Monday, August 12, 2013

Squirt, Idiots, and Tasty, Tasty Meat

Sorry for the radio silence, guys.  We've been gone and busy and whatever other excuse you want to concoct on my behalf.  The good news is, all the stuff we've been busy with has given me plenty of bloggy fodder!  You can expect more posts this week unless I forget, get busy again, or just don't feel like it.  (WHO'S EXCITED?)

Last Saturday our little family visited the Iowa State Fair along with Derek's parents, his sister and her family, and half the population of the upper Midwest.

One of the very first things we saw was Squirt.

Who is Squirt?  Why, he's a 3,032-pound bull, of course.

One of the great things about having grandparents come with you to the fair is that there's someone else for Atticus to ask uncomfortable questions like, "What are those things hanging from the bottom of the bull?"

Squirt was this year's Biggest Bull.  Raise your hand if you love that a massive bull is named "Squirt."

The biggest boar's name was a little less ironic but equally delightful.

Otis!  Otis is a 4 1/2 year old, 1,103-pound boar from Buffalo Center, Iowa.  I wanted to lay Caedmon down next to him so you'd have a basis for comparison, size-wise, but Cade wasn't having it.  Neither was Derek.

Next up was Abraham Lincoln made out of butter.  Mr. President can cross that one off his bucket list.  Except that he's dead.  And I'm guessing they didn't have bucket lists in the mid-1800's.  Whatever.

And here we have the butter cow, pre-desecration:

That's right, I wrote "pre-desecration."  Because some idiot- or rather, an organized group of idiots- decided that they would garner a little publicity for their animal rights' group by covering the butter cow in red paint and smearing the words "Freedom For All" on her glass enclosure Sunday night after the building was closed.  It's incredible how angry I am over this, but rather than giving those astonishingly imbecilic people more of my time and words, I'll just say that I decided Beef really is what's for dinner.  Every night this week. 

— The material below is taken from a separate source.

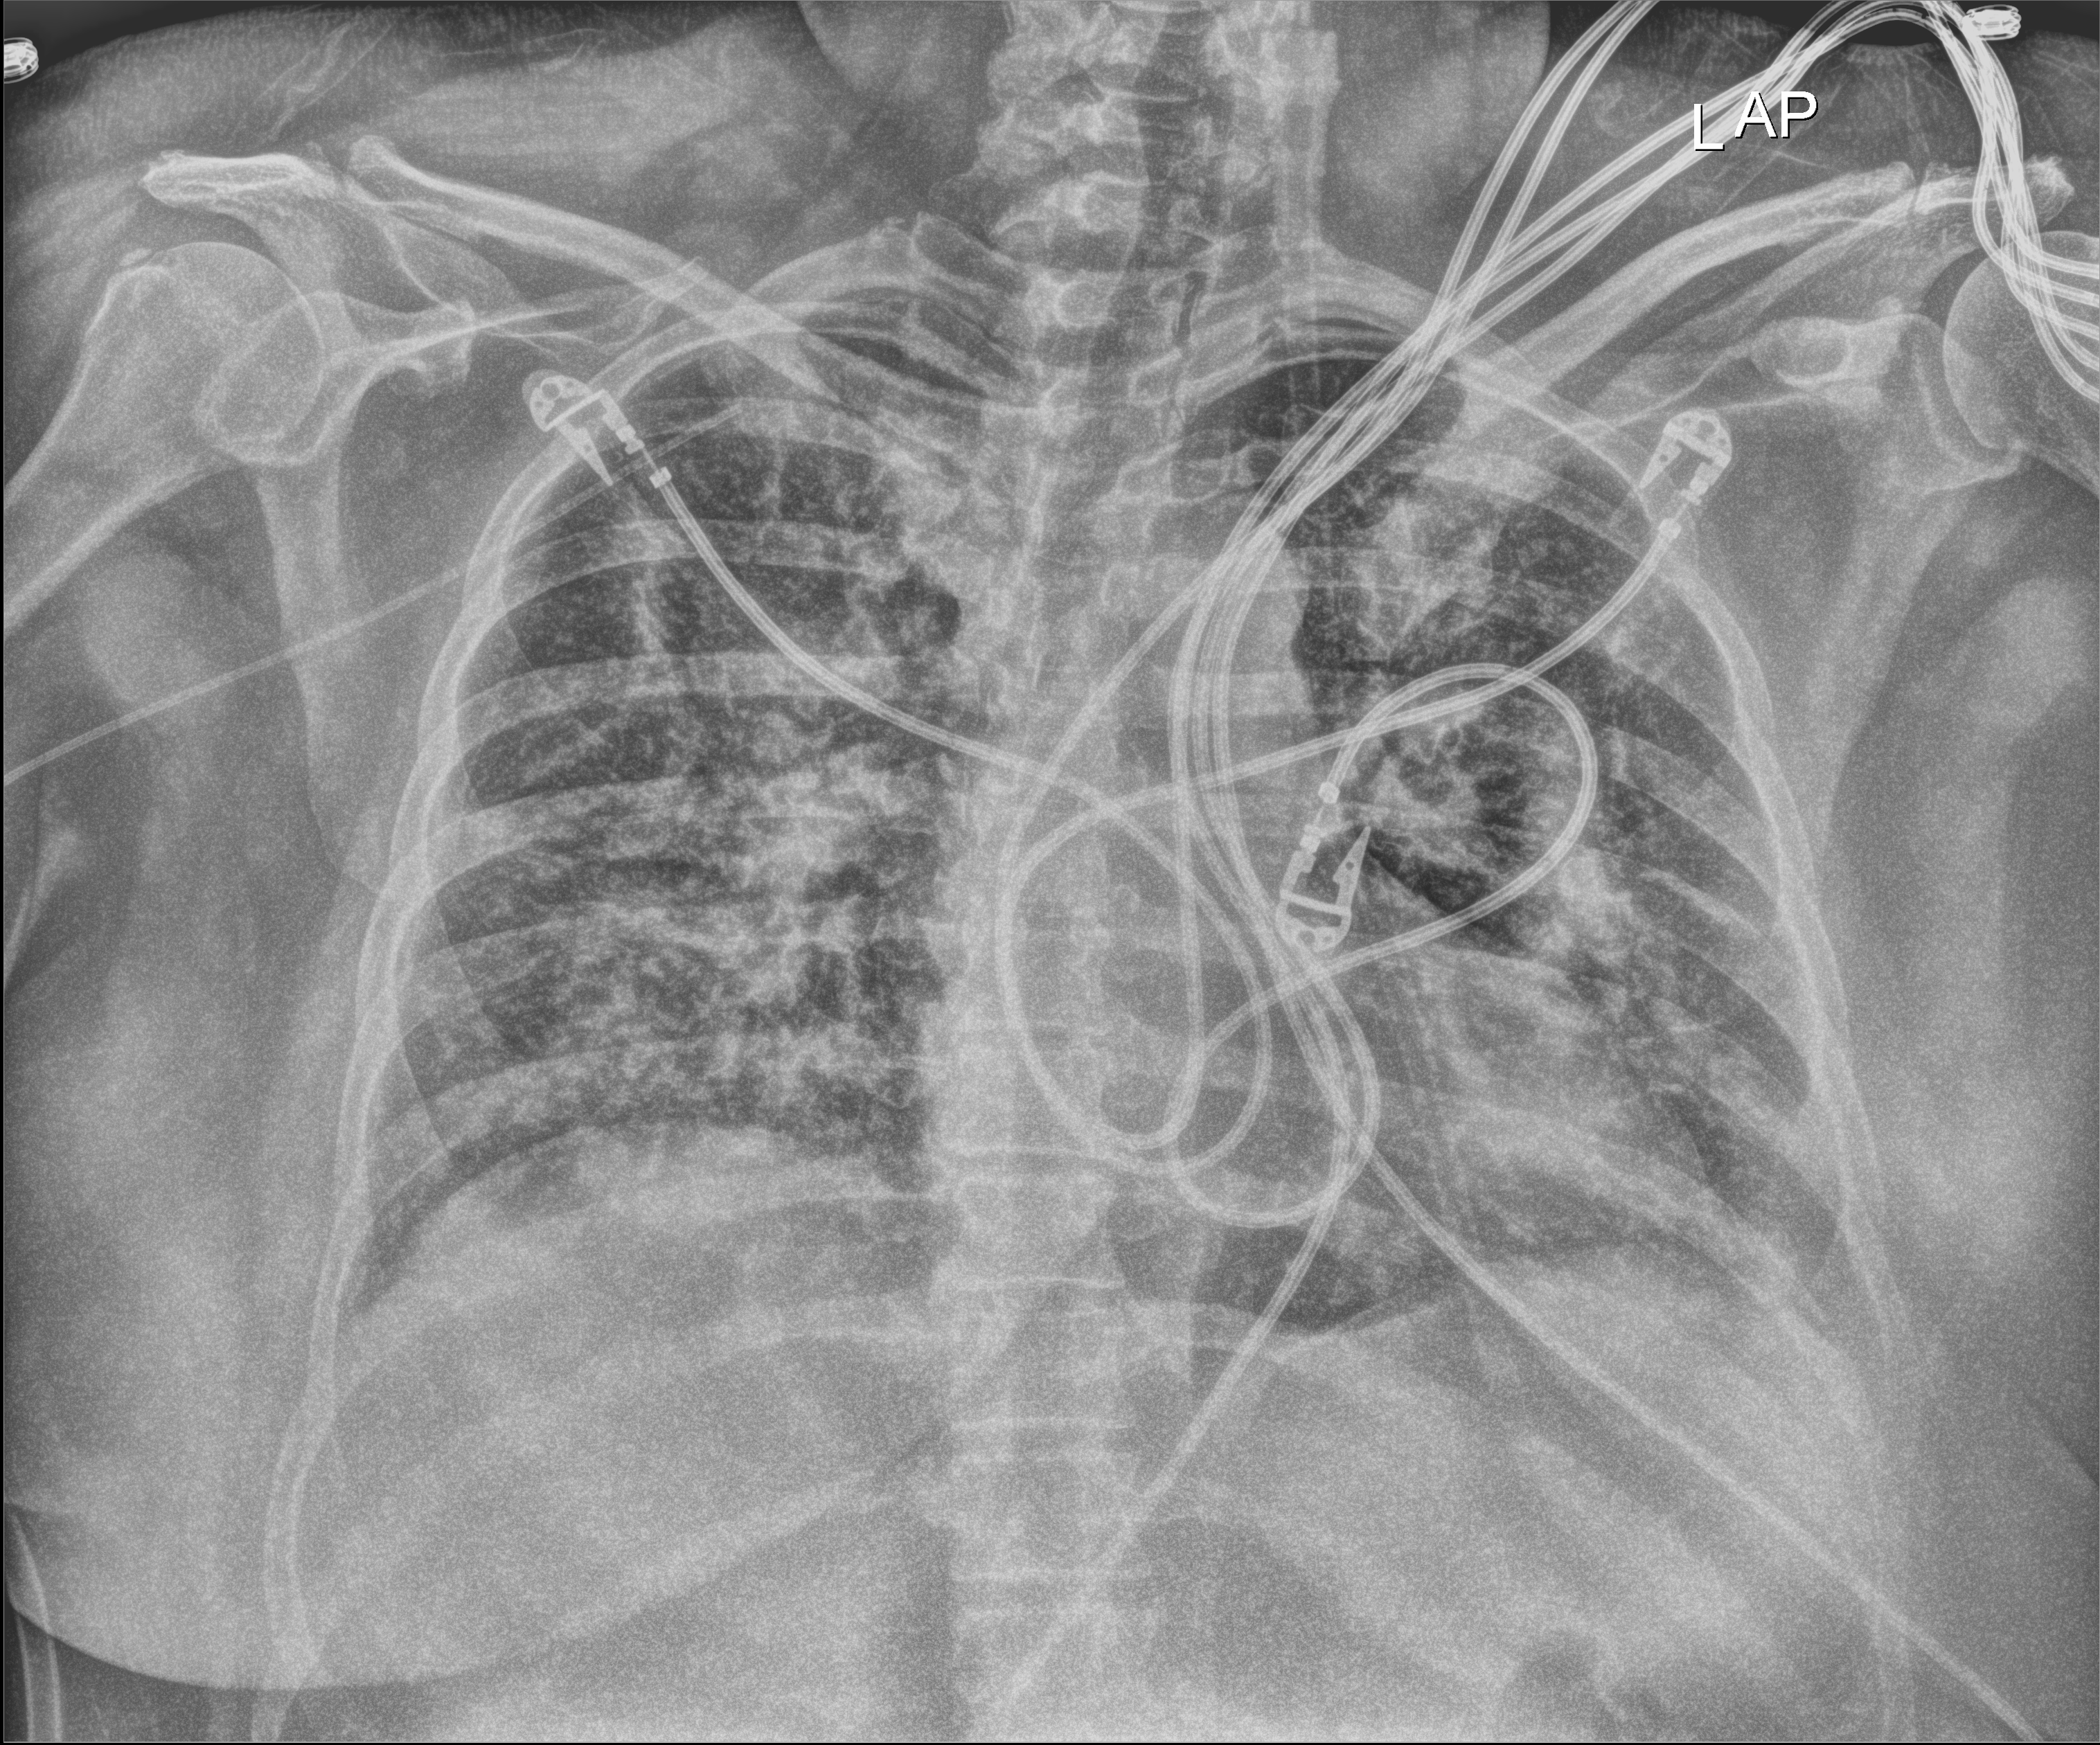
Chest X-ray (portable); anteroposterior (AP) projection. Patient hospitalised with COVID-19; female, aged 18–59 years.
Hospital-stay facts (about this admission, not read from this image; timing relative to this image not recorded): chronic kidney disease (admission record): no; admitted to intensive care during this hospital stay: no.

Speaking of the sudden urge to eat as much animal flesh as possible:

Adelaide went head-to-head (or rather head-to-thigh) on a gigantic turkey leg.  With a little help from her family, she emerged victorious.  And really full.

I had me some Caedmon for lunch:

The 4-H building housed countless gems, of course.  My favorites this year:  A restored antique ice box...

I can't even put into words how much I love this thing.

...a wheel barrow fairy garden...

...and a cake whose idea I'm pretty sure was stolen from me.

4-H'ers cake at the Iowa State Fair...

...the cake we made.

I've decided to let it slide.  This time.

And of course no Fair post would be complete without a photo of one of the kids who passed out after a mere 7 hours of Fair fun.  


  1. I love the wheelbarrow fairy garden, complete with mini tire-swing! Sculptures made out of butter just blow my mind. Think of the amount of toast you would need to use all that butter. The cakes are both excellent, but yours is better because it has more chocolate on it and you didn't use those sheets of icing that professionals use that I can't remember the word for right now.

    But what I'm truly wondering is who has the job of figuring out which animal weighs the most. Cuz they ought to get a prize for doing that job.

    1. Well, according the Iowa State Fair website, the 600-pound butter cow would butter 19,200 pieces of toast.

  2. I read "the 4H building housed countless GERMS, of course" right under the picture of you kissing Caedmon. :-)

    What is done with all that butter? Does it just have to be thrown out, or can it be used later?

    I'm going to have to show that fairy garden to Emma --she has big plans for an empty pot by the back porch.

    1. "Much of the butter is recycled and reused for up to ten years," according to the Iowa State Fair website (again).